For obvious reasons, Bad Words has endured its share of Bad Santa comparisons during its festival roll-out. In actual fact though, Jason Bateman’s directorial début has more in common with HBO’s debauched Eastbound & Down. Through liberal use of slow motion, this dark comedy brings a sense of epic grandeur to the boorish behaviour on display, lending its antihero’s indignant raising of a middle finger the same aesthetic allure as an action star’s acrobatic gunplay.
Rather than a burned out baseball star, the deadbeat paraded around for our amusement here is Guy Trilby (Bateman).

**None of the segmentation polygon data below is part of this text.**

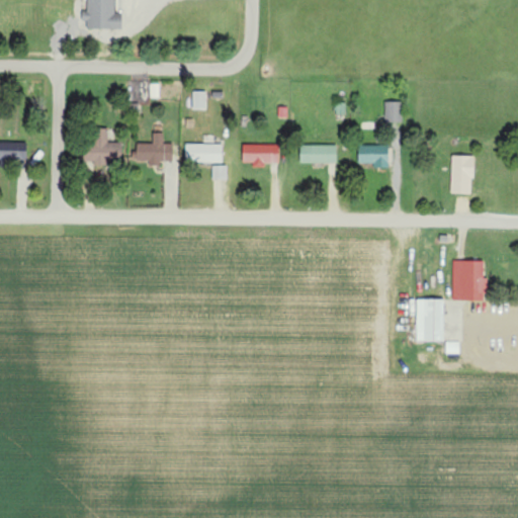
[(87,0),(87,11),(85,11),(84,27),(123,29),(123,13),(115,13),(115,0),(87,0)]
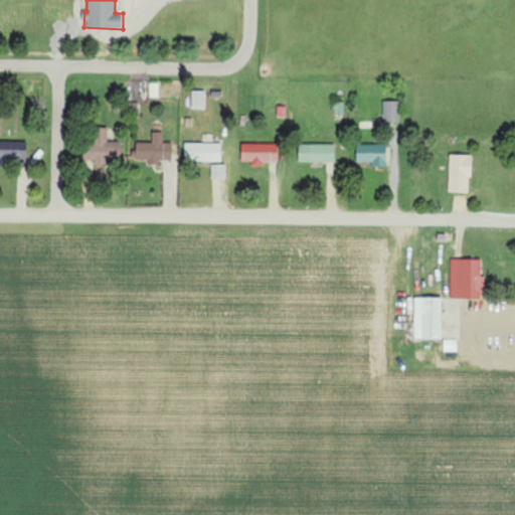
[(206,91),(193,91),(192,108),(205,109),(206,91)]
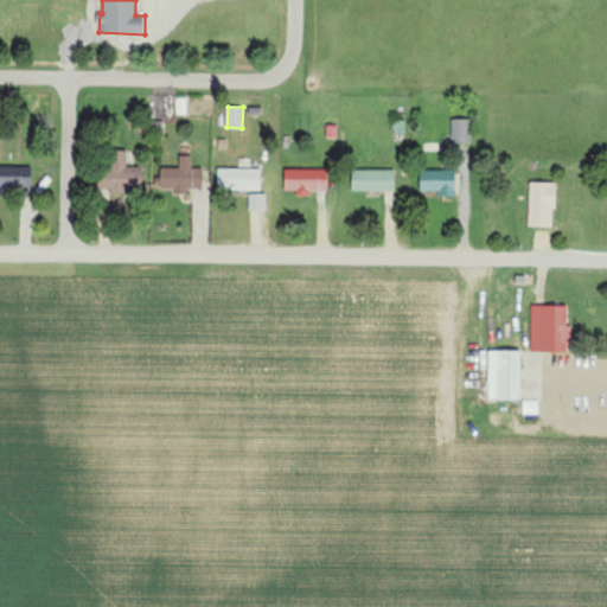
[(452,142),(471,144),(472,119),(452,119),(452,142)]
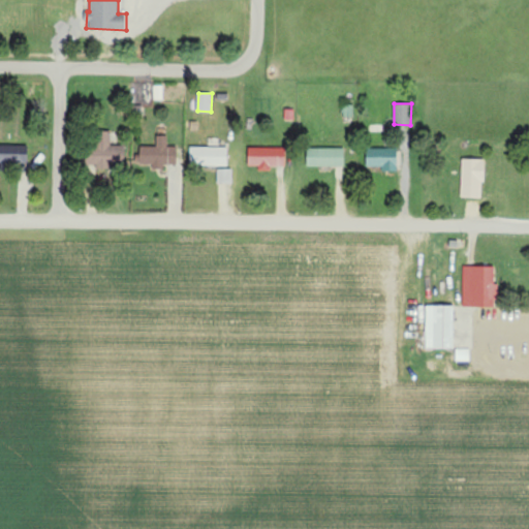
[(125,164),(125,146),(111,145),(111,131),(89,131),(88,173),(114,173),(114,164),(125,164)]
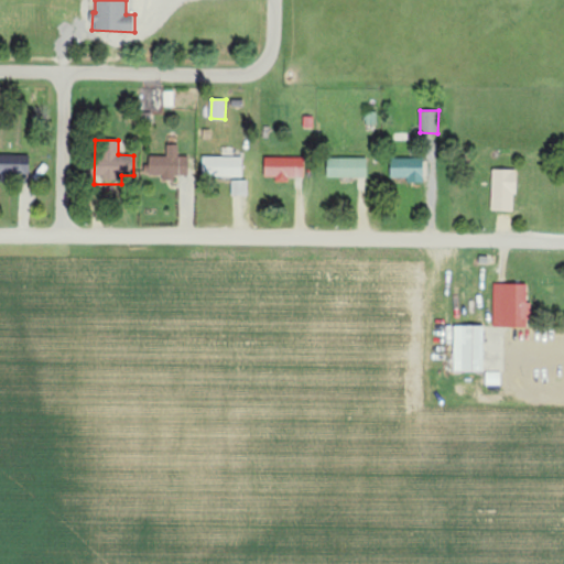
[(166,156),(150,155),(150,174),(162,175),(162,180),(175,181),(175,175),(188,176),(190,156),(179,156),(180,145),(167,144),(166,156)]
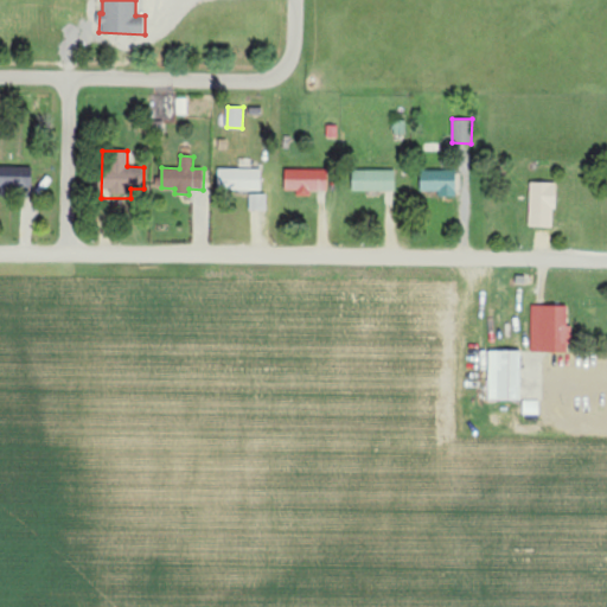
[(0,186),(32,187),(32,167),(0,166),(0,186)]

Having discovered a loophole to exploit in the Golden Quill Spelling Bee’s rulebook, the misanthropic proofreader engages in televised vocabularic combat with ‘tweens. Despite a genius-level IQ and photographic memory (he doesn’t flinch when confronted with “floccinaucinihilipilification”), he insists on fighting dirty, messing with his young rivals’ impressionable heads.
For many of us who’ve experienced the disappointment of adulthood, there’s undeniably a perverse cathartic thrill in watching these promising young overachievers being taken down a peg. Unfortunately, the reasonable explanation for Guy’s inexcusable behaviour — uncovered by the sexually depraved reporter (Kathryn Hahn) charting his path to undignified glory — is every bit as underwhelming as you might fear.
Thankfully, before that anticlimactic reveal, there’s much to guiltily admire here. Bateman goes about his business with a compelling grim determination. And as he drags everyone down to his level, we discover that there’s considerable comedy gold to be found in the gutter he haunts.